Previously during the trial, a State witness Pieter Andries Oosthuizen with Tracker who testified on a report that detailed the movements of Goncalves’s vehicle had told the court that a jamming device could be the reason why the nurse’s car movements on that day were last seen at 3.30pm and then again only at 5.33pm.

The nurse is alleged to have hired Zungu along with James Mashudu “Ramaphosa” Mthimkhulu who is a state witness and is already serving time for his part in the crime.

On September 29, 2020, Langa was allegedly forced into his Isuzu X-Rider at his home near Hampshire Place in Pinetown and taken to a forest in Ozwathini by Zungu and Mthimkhulu where he was allegedly killed with an electric cord cut from an iron in his home. It was put around his neck and Zungu pulled one end while Mthimkhulu allegedly pulled the other, his body was allegedly left in the forest.

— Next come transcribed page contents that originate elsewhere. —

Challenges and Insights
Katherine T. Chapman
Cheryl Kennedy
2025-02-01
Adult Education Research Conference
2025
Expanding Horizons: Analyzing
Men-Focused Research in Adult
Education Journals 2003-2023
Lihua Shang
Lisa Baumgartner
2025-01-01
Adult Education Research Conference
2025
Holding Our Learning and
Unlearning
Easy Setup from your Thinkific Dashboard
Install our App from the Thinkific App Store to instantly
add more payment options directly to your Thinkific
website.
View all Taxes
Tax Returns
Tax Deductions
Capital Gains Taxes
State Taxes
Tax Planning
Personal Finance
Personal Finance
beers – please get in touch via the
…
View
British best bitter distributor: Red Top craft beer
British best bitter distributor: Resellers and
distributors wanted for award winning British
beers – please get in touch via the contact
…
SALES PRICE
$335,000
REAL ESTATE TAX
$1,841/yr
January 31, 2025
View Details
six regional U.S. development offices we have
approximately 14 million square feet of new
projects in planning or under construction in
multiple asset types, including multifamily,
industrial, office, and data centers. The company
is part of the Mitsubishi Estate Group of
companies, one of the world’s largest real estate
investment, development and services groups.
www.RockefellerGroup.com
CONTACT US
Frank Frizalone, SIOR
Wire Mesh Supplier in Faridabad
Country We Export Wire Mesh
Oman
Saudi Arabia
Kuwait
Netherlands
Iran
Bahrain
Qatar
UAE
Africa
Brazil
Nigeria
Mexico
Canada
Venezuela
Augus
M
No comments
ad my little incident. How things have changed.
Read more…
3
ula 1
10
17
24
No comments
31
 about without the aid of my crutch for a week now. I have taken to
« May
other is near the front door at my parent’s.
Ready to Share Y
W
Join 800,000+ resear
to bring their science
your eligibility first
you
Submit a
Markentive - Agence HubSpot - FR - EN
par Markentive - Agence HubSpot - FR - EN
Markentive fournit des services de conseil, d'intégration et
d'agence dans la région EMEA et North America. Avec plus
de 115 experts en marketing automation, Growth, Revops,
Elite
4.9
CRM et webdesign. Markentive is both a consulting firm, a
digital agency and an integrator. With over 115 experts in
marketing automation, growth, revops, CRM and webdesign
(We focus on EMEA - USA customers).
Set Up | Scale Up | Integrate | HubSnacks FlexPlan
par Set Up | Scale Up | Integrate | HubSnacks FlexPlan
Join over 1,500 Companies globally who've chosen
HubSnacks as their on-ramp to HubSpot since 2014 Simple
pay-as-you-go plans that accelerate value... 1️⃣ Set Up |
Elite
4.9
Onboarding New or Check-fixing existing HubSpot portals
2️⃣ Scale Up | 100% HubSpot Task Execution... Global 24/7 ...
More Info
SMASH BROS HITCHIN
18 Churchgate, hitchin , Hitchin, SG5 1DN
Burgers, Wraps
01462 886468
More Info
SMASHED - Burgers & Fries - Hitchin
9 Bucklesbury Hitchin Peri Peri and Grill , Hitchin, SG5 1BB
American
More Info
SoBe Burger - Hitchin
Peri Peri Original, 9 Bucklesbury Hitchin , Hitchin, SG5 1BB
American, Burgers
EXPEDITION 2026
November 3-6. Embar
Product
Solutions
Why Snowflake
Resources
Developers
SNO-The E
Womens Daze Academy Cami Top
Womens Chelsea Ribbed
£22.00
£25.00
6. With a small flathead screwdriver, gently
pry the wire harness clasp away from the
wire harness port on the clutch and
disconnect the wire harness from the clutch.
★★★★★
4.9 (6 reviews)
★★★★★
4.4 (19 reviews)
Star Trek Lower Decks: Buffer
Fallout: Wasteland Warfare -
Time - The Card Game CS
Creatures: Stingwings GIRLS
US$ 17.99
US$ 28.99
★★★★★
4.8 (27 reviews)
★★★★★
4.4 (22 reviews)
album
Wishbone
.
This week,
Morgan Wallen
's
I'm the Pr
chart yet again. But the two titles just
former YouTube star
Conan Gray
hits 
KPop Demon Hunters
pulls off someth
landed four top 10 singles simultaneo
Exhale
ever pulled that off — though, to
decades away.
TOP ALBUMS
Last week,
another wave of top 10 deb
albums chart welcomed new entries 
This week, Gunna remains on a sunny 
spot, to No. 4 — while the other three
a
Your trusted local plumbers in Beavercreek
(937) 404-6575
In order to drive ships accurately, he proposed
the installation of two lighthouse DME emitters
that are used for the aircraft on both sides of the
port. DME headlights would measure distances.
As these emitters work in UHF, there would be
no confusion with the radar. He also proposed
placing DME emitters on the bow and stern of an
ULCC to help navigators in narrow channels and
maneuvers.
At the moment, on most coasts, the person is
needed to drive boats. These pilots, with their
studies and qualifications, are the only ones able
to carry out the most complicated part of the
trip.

In Goncalves’s re-examination on Thursday her counsel Advocate Siphelele Zwane revisited the issue of the hardware purchase asking her the purpose of going to the hardware store.

However, Shah objected to this question with the reason that Goncalves had given an answer on Wednesday adding that at a later stage, he would argue that there was a particular influence for her answer.

Acting Judge Bonke Dumisa allowed the question cautioning Zwane that the accused despite being asked the question a number of times had not given a straight answer.

“Mthimkhulu told the court that when they were inside the house they broke the door and told you to take care of it, could that be the reason you went there (hardware store), is it a coincidence that the very next day you go to a hardware store,” asked Zwane.

Goncalves conceded that it was a coincidence.

“It was a coincidence because there was no door broken and no door that had to be fixed, all the doors were still the same,” she said.

Throughout the trial which began last year in May, she had denied plotting with her brother and Mthimkhulu to kill and kidnap Langa despite evidence from a State witness who testified that she was in the nurse’s car when she solicited Zungu and Mthimkhulu to kill the engineer with the promise of R15 000 payment.

On Thursday the trial came to an end and Dumisa is to deliver his judgment in the matter sometime next year after hearing arguments on the merits of the case in January from the State and defence.